David Attenborough’s authored documentaries that inspired so many young naturalists also demonstrated the audience and the appetite for natural history programmes. Which inspired programme makers to devise a whole new breed of ‘Epic’ natural history documentaries starting with Blue Planet in 2000 and the recently broadcast Africa. As we have become exposed to more and more of these beautiful images of the natural world beamed into our homes at primetime on showcase channels in HD or 3D there is a genuine risk that we could become further removed from nature with the amazing and the beautiful being something that happens somewhere else but not here.
This is the first reason why I think Springwatch is so important. It brings some of the best natural history film-makers together to film the wildlife of our Isles highlighting to viewers all the drama and beauty of the natural world around us. Who can deny the beauty of footage used to reveal the hidden marvels of nest engineering by the tiny long tailed tits. Or how the images of extreme slow motion dragonflies in flight that were just as epic as the great whites hunting Cape seals that featured in Planet Earth.

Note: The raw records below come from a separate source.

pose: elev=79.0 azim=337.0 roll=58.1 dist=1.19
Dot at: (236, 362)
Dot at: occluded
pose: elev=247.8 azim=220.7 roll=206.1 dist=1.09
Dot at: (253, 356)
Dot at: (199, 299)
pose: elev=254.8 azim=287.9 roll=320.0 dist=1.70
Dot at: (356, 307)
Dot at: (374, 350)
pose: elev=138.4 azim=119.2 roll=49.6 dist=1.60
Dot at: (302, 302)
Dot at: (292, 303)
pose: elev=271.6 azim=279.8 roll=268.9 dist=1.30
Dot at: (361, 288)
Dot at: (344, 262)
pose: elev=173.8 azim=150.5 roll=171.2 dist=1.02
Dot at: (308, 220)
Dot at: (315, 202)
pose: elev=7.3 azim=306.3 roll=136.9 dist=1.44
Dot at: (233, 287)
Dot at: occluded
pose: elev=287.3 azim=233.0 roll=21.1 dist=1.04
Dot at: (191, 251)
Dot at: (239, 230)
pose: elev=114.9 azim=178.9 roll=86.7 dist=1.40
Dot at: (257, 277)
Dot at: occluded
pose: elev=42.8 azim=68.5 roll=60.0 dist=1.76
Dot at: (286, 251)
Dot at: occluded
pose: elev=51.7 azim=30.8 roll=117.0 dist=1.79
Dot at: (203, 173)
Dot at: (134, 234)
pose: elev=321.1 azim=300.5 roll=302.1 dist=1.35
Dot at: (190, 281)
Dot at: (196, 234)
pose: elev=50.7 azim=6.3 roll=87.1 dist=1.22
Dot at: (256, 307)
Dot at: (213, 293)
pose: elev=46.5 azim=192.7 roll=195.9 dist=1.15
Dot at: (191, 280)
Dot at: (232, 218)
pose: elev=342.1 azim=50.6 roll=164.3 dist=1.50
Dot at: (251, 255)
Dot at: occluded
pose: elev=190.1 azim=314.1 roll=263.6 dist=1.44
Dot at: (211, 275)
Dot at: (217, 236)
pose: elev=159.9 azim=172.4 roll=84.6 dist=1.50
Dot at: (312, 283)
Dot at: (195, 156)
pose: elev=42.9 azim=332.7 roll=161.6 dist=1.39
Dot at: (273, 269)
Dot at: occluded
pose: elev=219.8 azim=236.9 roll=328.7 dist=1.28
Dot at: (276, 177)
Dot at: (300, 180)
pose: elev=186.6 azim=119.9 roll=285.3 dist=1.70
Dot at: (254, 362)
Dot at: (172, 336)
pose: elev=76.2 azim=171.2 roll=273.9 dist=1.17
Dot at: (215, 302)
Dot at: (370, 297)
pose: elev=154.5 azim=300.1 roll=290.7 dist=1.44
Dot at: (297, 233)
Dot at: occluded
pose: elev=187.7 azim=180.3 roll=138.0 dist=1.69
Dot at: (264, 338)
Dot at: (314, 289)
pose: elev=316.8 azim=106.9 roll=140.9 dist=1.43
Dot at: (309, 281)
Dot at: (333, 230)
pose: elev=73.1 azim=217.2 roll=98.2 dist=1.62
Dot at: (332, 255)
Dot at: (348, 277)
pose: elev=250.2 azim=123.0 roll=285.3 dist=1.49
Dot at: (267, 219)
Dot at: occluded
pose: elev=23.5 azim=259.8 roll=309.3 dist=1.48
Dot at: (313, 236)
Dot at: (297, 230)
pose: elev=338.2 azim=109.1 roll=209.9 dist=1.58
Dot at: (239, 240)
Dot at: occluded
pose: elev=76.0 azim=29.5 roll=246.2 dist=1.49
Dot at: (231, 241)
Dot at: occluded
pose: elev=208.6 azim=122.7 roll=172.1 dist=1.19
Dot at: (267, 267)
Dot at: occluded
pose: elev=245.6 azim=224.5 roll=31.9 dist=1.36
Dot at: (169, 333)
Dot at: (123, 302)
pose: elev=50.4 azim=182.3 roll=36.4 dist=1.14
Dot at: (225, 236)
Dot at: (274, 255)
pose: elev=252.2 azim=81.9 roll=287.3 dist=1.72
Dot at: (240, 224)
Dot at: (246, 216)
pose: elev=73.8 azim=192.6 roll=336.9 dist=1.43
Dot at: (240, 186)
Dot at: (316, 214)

Secondly Springwatch has in Chris Packham, a presenter who is passionate, engaging and authoritative. Gone is the trend for trained science communicators, replaced by scientists/naturalists who actually know how to communicate and inspire their audience. Just like Alice Roberts but also a growing field of scientists including Brian Cox, Iolo Williams, James Logan, Helen Czerski and Iain Stewart to name a few. Chris has often been touted as a ‘successor to Attenborough , itself a ridiculous irrelevance, but the parallel with David Attenborough is clear in Chris’ genuine enthusiasm for the natural world which is a joy to watch.
Thirdly and finally, Springwatch is thoroughly engaging, over three weeks the narratives are built around a cast of animals as we follow their trials and tribulations at some of the most dramatic moments of their life. Grass snakes taking meadow pipits chick’s straight out the nest, rogue jackdaws attacking chicks and stealing nesting material, or the various fledgings that had us as viewers on the edge of our seats.
Springwatch is itself nearly 10 years old but still feels fresh and is still an innovative way to get the nation to engage with our natural world using multiple platforms to stream content and interact with the programme. By highlighting the rich, diverse and at often times surprising natural world around us, Springwatch helps raise awareness of that diversity and hopefully acts as a call to arms to help conserve it. Thus making it, in my opinion, the most important natural history programme on television.